Extrait cité:
......

C’est à Miséricorde, dans un auditorium C archicomble que s’est déroulée lundi soir 13 juin la cérémonie d’ouverture officielle du CSIS, en présence de représentants des autorités politiques fédérales, cantonales et de la ville de Fribourg.
De nombreux membres du corps professoral, des Eglises et des communautés chrétiennes et musulmanes, ainsi que de simples curieux, avaient tenu à faire le déplacement, notamment pour soutenir cette démarche académique et sociétale «d’entre-connaissance» et pour s’opposer à la fermeture envers une population musulmane qui fait désormais partie du paysage suisse.
Dans son mot de bienvenue, Astrid Epiney, rectrice de l’Université de Fribourg, s’est d’emblée déclarée fière d’accueillir au sein de l’alma mater friburgensis le Centre Suisse Islam et Société, un centre de compétence demandé par la Confédération, et qui rayonne déjà au plan national. La création de cette plateforme académique de dialogue avec l’islam et de rencontre avec la communauté musulmane en Suisse correspond tout à fait à l’esprit de la charte de l’Université.
Cette dernière prône l’engagement en faveur d’une société qui respecte les principes éthiques et les exigences de la justice sociale et de la dignité humaine. Elle offre, dans un esprit d’ouverture spirituelle et intellectuelle, la possibilité de réfléchir aux valeurs de l’humanisme chrétien, et participe au dialogue multiculturel. La rectrice a souligné que l’Université doit contribuer à cultiver le «vivre ensemble» en respectant les différences. «C’est un vrai défi!», a-t-elle souligné.
Silvia Studinger, vice-directrice du Secrétariat d’Etat à la formation, à la recherche et à l’innovation SEFRI, remplaçait le secrétaire d’Etat Mauro Dell’Ambrogio, empêché. Elle a rappelé que ce Centre, voulu par la Confédération, a pour but de faire mieux connaître l’islam et la vie des musulmans en Suisse, et de développer notamment des programmes de formation continue à destination des personnes en contact avec les musulmans et des musulmans eux-mêmes.

......

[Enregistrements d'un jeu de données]
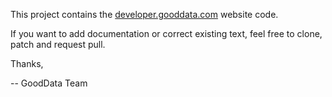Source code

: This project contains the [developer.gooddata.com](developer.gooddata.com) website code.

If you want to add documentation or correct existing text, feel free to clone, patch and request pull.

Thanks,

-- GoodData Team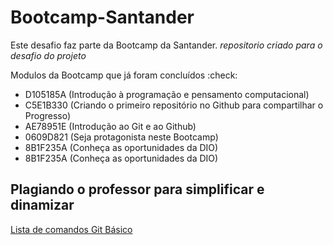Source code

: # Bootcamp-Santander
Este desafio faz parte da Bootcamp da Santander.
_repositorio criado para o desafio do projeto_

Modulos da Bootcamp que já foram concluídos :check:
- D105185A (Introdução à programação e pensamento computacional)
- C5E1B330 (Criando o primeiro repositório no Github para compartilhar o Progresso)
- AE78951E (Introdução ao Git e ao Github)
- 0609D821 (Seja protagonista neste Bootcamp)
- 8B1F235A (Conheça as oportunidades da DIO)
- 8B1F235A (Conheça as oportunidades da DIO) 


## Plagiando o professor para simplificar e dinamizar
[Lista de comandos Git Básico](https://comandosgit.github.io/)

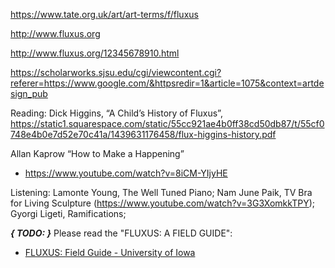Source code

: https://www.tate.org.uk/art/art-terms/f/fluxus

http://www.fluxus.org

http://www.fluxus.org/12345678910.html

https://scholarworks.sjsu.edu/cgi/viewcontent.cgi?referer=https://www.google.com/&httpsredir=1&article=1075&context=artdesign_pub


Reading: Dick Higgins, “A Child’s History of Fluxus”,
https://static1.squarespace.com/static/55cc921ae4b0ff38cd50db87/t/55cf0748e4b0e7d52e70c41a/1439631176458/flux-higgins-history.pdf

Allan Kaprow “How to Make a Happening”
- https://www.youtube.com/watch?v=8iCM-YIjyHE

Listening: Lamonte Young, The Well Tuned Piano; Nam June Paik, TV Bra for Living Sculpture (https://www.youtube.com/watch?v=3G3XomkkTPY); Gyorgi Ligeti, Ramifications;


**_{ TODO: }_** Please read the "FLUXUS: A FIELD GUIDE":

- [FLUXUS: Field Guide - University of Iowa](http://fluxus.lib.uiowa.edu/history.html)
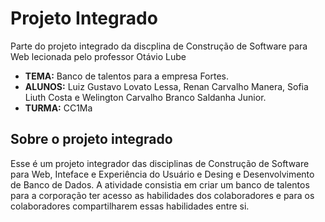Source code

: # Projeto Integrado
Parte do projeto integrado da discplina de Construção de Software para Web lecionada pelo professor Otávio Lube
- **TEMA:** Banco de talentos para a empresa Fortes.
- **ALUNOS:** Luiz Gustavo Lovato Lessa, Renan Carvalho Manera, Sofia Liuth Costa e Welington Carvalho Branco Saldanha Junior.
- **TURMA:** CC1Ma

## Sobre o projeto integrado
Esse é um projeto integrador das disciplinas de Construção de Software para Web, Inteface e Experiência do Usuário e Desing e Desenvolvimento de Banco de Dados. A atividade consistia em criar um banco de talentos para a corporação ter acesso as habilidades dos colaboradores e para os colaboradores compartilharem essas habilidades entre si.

......

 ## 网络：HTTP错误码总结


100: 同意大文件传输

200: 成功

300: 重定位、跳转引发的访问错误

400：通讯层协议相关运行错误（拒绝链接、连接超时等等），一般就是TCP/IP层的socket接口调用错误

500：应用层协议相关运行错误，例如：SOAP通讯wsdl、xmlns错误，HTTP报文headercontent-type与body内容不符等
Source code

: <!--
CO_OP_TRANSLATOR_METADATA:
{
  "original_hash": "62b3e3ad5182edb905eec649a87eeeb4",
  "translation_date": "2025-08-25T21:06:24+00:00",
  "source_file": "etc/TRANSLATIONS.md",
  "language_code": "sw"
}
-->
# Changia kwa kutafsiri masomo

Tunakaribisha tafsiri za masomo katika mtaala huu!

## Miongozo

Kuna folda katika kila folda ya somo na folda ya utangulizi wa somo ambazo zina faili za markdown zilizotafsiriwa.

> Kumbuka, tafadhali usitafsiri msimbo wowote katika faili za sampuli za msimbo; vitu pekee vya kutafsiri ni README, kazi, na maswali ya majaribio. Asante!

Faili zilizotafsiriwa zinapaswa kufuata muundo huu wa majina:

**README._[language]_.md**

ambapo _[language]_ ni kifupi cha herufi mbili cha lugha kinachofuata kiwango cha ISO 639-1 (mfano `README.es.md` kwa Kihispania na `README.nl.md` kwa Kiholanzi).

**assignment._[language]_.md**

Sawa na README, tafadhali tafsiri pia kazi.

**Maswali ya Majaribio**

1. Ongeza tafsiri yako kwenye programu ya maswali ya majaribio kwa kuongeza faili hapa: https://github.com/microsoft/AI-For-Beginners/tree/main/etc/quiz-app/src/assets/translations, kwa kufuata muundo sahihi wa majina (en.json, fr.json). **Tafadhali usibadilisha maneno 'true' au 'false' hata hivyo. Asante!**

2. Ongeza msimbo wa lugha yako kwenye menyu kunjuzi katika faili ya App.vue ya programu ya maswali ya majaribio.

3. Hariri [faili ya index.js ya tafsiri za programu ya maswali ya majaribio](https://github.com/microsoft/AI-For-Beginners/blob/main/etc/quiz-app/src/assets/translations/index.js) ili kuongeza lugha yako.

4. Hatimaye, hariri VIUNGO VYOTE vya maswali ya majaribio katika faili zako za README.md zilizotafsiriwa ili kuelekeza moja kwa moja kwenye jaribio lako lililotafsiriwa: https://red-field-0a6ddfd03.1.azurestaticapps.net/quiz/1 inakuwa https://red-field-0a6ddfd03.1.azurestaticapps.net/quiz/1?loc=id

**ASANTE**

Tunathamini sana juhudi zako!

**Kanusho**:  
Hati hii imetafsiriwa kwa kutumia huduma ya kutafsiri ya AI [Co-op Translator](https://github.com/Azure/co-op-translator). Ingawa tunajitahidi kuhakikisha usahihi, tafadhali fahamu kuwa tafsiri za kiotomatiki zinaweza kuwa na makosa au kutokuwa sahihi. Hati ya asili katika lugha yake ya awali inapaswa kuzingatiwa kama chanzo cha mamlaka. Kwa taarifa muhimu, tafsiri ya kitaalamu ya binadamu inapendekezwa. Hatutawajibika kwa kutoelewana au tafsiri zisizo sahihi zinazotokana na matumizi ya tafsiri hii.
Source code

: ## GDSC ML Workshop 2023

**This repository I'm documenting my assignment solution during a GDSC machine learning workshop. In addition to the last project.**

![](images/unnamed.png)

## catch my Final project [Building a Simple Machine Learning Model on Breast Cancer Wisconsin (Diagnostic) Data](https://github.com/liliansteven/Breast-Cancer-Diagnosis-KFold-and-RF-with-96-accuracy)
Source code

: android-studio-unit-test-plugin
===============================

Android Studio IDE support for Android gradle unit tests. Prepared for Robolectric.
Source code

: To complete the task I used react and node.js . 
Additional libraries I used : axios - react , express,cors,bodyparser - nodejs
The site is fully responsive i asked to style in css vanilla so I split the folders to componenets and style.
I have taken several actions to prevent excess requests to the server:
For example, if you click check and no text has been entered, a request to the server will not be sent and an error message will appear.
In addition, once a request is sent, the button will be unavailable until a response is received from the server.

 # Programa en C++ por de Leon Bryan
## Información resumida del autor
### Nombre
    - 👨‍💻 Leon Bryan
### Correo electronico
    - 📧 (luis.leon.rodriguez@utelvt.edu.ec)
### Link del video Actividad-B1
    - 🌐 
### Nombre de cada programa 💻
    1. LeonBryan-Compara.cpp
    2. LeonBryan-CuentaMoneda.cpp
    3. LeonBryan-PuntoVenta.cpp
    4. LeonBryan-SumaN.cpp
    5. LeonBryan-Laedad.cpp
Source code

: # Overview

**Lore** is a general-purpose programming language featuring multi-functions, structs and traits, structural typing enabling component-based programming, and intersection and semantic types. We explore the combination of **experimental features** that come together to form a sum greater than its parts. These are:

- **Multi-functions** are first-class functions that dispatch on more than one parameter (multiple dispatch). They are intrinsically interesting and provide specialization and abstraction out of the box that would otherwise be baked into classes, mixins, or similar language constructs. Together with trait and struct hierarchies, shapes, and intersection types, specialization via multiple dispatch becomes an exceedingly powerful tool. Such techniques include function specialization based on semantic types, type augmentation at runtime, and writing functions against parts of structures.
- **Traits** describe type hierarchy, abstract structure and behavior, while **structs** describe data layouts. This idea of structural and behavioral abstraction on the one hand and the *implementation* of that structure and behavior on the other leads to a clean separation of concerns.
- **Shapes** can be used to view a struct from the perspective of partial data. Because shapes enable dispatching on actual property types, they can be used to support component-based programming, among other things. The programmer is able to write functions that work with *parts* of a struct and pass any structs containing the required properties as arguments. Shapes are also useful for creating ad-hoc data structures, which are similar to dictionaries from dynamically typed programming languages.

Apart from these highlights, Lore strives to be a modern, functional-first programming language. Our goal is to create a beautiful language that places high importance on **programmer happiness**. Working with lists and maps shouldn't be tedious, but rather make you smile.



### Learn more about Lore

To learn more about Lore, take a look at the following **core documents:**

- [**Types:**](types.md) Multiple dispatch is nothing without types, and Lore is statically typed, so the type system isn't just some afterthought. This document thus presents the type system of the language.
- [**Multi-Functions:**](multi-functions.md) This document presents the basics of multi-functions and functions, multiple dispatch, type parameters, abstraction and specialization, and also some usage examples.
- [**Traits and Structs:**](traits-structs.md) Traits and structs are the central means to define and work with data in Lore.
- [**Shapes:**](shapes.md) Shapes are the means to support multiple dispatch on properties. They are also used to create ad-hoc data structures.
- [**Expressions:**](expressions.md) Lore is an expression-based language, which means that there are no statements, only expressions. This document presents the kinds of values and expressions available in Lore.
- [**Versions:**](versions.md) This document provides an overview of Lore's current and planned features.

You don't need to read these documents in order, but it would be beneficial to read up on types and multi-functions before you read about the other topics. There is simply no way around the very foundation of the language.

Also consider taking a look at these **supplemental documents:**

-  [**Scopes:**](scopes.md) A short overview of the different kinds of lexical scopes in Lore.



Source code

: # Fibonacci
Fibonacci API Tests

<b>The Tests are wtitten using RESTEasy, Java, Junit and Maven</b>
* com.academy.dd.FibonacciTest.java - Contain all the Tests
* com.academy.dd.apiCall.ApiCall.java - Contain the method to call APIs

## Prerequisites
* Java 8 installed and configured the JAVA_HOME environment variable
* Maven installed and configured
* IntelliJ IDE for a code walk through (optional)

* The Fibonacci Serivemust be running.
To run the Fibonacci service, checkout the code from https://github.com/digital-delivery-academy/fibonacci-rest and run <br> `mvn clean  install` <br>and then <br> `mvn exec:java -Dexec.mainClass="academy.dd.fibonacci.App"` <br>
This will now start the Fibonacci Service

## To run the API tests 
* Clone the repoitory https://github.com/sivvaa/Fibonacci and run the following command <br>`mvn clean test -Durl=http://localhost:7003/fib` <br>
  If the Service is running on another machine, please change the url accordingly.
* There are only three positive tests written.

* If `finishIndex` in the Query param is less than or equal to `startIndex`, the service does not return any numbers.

......

Consignes:
(a) Dans le texte sur l'ouverture du CSIS, qui remplaçait le secrétaire d'État Mauro Dell'Ambrogio lors de la cérémonie ?
(b) Rédigez la suite du texte sur l'ouverture du CSIS à partir de sa dernière phrase.

Réponses:
(a) Silvia Studinger, vice-directrice du Secrétariat d'État à la formation, à la recherche et à l'innovation (SEFRI).

(b)
Elle a souligné qu’en accueillant le CSIS, l’Université de Fribourg restait fidèle à sa tradition d’interdisciplinarité dans l’enseignement et la recherche, et que le Centre faisait d’ores et déjà montre d’une dynamique positive sous la direction conjointe de Hansjörg Schmid et Serdar Kurnaz.
Directeur de l’instruction publique, de la culture et du sport (DICS), le conseiller d’Etat fribourgeois Jean-Pierre Siggen a rappelé que cette cérémonie marquait la fin de la phase initiale du Centre. Celle-ci ne s’est pas déroulée sans problèmes, a-t-il admis, en allusion à l’hostilité du parti UDC «qui nous a accusés de vouloir étouffer la discussion publique» quand le Grand Conseil fribourgeois a déclaré invalide son initiative «Contre l’ouverture d’un centre Islam et Société à l’Université de Fribourg: non à la formation étatique d’imams».
«C’est tout le contraire. Pour moi, pour le Conseil d’Etat, comme pour toutes les autres autorités et personnes impliquées, une communication et une discussion ouvertes et constructives sont primordiales. Difficile d’insister davantage sur le fait que le Centre suisse islam et société ne formera pas d’imams. Par contre, il contribuera au débat public, un débat public enrichi par des réflexions scientifiques». Le parti populiste a déposé à la mi-mai un recours de droit public auprès du Tribunal fédéral, dans le but de contester la décision du Parlement fribourgeois.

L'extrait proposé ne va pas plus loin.